Argos and Google Home: Just how valuable is voice shopping?
Argos is now an official voice shopping retailer. How will this affect their organic search visibility? And how valuable is it for retailers to have a voice shopping strategy?
UK home and electricals retailer, Argos, has announced its new voice shopping service, enabling consumers to reserve 20,000 products in local stores using their Google Home smart speakers.
The digital assistant and voice shopping market is forecast to be worth £3.5 billion in the UK by 2022, and sales of smart speakers have grown 151% YoY in Argos alone.
Argos’ announcement comes just in time for the biggest retail holiday seasons: Black Friday and Christmas.
What does this move mean for Argos’ organic visibility?
Looking at Pi Market Intelligence share of voice snapshot, across thousands of the most well-optimised sites in the organic search Electricals market, we can see that Argos is currently reigning supreme with a 7.43% share of voice; outperforming brands like Apple and Currys.
As interest builds around voice search shopping, retailers considering this strategy need to ensure they maintain strong organic visibility, to be present for consumers researching their products in the lead up to making a purchase.
Being first to market is Argos’ biggest advantage
Argos is the only UK retailer to offer voice search shopping. Being first to market means they will be the go-to retailer for early-adopters.
As a result, they won’t have to stave off competition, and can re-invest saved time into honing their voice shopping experience.

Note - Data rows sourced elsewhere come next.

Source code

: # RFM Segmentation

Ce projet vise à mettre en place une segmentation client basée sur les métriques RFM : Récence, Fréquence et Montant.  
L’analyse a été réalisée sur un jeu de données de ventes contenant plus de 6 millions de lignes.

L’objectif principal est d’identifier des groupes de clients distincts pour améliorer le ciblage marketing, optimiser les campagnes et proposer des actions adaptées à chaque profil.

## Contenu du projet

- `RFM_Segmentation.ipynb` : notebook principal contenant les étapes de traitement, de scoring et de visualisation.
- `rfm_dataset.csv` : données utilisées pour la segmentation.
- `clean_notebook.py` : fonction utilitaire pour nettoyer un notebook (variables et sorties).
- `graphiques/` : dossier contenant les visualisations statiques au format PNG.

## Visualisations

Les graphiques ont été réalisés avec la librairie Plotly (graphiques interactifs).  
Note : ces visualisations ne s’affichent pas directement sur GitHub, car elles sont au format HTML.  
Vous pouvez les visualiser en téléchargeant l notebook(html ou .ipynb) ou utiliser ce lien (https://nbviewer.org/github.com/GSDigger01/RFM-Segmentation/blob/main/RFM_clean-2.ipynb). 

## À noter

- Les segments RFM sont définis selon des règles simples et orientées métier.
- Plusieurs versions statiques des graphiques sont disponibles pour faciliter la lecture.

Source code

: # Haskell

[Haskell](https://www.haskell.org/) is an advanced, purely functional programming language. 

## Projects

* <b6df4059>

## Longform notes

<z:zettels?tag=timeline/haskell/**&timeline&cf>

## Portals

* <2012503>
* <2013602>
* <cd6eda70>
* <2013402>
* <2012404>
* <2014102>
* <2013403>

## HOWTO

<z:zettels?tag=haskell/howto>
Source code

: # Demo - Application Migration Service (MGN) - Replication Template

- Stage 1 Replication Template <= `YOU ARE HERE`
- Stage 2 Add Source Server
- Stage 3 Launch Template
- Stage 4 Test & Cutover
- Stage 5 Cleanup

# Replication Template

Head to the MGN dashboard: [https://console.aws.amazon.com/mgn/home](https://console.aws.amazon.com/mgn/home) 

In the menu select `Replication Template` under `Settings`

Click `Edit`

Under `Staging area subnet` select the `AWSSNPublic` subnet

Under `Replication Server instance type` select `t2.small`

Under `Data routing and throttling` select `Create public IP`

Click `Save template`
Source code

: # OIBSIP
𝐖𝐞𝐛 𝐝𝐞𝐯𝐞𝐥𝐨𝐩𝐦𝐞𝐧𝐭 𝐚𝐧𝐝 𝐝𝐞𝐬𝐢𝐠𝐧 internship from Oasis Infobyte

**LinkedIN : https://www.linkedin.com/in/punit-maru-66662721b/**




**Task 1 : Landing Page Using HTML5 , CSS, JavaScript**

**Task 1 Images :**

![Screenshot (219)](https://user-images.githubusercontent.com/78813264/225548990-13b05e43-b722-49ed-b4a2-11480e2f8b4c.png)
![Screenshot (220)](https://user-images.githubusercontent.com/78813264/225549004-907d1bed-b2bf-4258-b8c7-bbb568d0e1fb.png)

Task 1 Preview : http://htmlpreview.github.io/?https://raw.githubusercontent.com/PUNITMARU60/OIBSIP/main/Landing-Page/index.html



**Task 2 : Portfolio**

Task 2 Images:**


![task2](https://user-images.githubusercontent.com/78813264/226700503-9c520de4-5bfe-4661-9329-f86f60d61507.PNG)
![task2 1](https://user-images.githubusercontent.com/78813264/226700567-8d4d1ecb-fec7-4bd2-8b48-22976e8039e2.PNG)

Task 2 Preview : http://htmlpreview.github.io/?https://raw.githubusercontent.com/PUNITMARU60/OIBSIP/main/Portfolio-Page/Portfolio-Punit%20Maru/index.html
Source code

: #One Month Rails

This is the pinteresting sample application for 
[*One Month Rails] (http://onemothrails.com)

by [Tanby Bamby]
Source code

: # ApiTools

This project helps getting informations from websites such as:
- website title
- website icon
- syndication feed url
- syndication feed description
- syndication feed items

But voice search shopping is still in its infancy, and there are issues to be ironed out. Take Amazon Alexa’s shopping experience as an example:
- “Even though Amazon has sold millions of Echo speakers, analysts say few people use them to buy products.”
- Only 2% of Alexa owners make a purchase using their voice
Voice search shopping: Research vs. purchase
With the arrival of voice search shopping, it’s unlikely that we will forego browsing products and reviews, to spend more time buying – and Argos realise this.
“This launch is step one and I don’t expect to turn on the app and suddenly double our sales,” says Argos’ Chief Executive, John Rogers.
The retailer still requires shoppers to browse their catalogue or website to find the product they want before asking Google Home to make reservations.
As it stands, voice search shopping is likely more of a novel way for already loyal and informed customers to purchase, replenish and replace products.
How should retailers develop their voice search shopping strategies?
To capture the attention of new customers, retailers will need to devise ways to enable not just frictionless purchasing, but frictionless researching.
Until they can provide a frictionless research experience on a Google Home smart device, customers will still primarily be researching online in organic search.
Argos’ organic visibility is therefore more important now than it’s ever been.
A shrewd move: Argos chooses Google Home over Alexa
There are three million Amazon Alexa devices in the UK, but Argos has chosen to partner with Google Home.
Because, while Google may not have as much presence in the home, they have both iOS and Android apps.
Argos have realised that while 55% of shoppers enjoy purchasing through voice-activated devices, in this transitionary phase, the majority of people don’t yet have a voice-enabled device – but they do have access to the Argos app.
“The fact that this work’s on Google Home is a great headline-grabber, but this is actually a mobile play.” says Paul Skeldon, Editor at Internet Retailing
With this in mind, brand awareness is likely the main motivation for developing a voice search shopping strategy.
And, with the influx of interest expected after the announcement, Argos have undoubtedly reinforced their positioning online in search, for consumers looking to check their inventory.
So, is a voice search shopping strategy worthwhile for retailers?
Being present in voice search shopping is undeniably valuable for PR and brand awareness. What’s more, being one of the first to market can enable retailers to capture the interest of early adopters and stay ahead of competition.
But, as explored above, the experience isn’t totally seamless yet, meaning more traditional forms of research and purchasing (i.e. organic search) are still highly relevant, if not essential for supporting a voice search shopping strategy.
Maintaining continuous presence in search, will enable retailers to test, iterate and define the experience to dominate the market as it grows.